**WRITTEN TASK**
Output each record below exactly, leaving any picture out of the copy.

*** DATA EXTRACTS ***

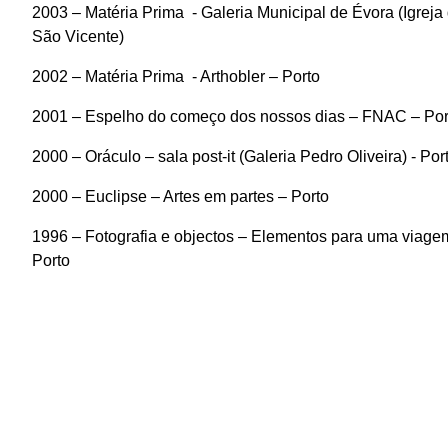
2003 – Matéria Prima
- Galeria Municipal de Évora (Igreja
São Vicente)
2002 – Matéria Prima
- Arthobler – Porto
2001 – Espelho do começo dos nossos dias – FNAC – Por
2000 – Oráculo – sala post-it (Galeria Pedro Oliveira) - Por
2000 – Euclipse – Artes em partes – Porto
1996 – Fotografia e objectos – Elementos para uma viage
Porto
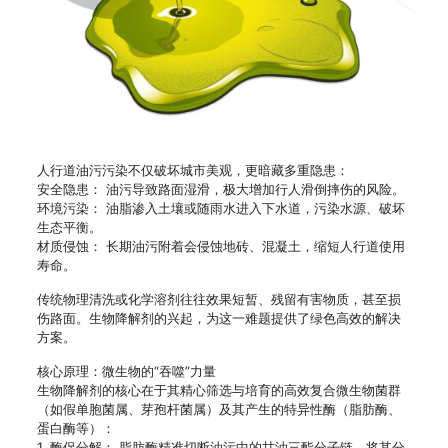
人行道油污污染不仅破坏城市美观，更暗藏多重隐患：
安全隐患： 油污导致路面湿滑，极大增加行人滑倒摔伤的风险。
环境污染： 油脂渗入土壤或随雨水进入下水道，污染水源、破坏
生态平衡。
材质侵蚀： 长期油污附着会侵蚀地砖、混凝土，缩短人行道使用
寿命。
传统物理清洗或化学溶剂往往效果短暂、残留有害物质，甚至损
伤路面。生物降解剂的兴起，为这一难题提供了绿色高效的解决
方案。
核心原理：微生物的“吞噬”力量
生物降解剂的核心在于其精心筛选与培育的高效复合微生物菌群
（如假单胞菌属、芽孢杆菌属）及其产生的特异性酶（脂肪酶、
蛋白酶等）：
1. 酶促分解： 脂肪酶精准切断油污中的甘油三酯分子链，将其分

*** End of DATA EXTRACTS ***

**RESULT FOR THIS EXERCISE**
2003 – Matéria Prima
- Galeria Municipal de Évora (Igreja
São Vicente)
2002 – Matéria Prima
- Arthobler – Porto
2001 – Espelho do começo dos nossos dias – FNAC – Por
2000 – Oráculo – sala post-it (Galeria Pedro Oliveira) - Por
2000 – Euclipse – Artes em partes – Porto
1996 – Fotografia e objectos – Elementos para uma viage
Porto
人行道油污污染不仅破坏城市美观，更暗藏多重隐患：
安全隐患： 油污导致路面湿滑，极大增加行人滑倒摔伤的风险。
环境污染： 油脂渗入土壤或随雨水进入下水道，污染水源、破坏
生态平衡。
材质侵蚀： 长期油污附着会侵蚀地砖、混凝土，缩短人行道使用
寿命。
传统物理清洗或化学溶剂往往效果短暂、残留有害物质，甚至损
伤路面。生物降解剂的兴起，为这一难题提供了绿色高效的解决
方案。
核心原理：微生物的“吞噬”力量
生物降解剂的核心在于其精心筛选与培育的高效复合微生物菌群
（如假单胞菌属、芽孢杆菌属）及其产生的特异性酶（脂肪酶、
蛋白酶等）：
1. 酶促分解： 脂肪酶精准切断油污中的甘油三酯分子链，将其分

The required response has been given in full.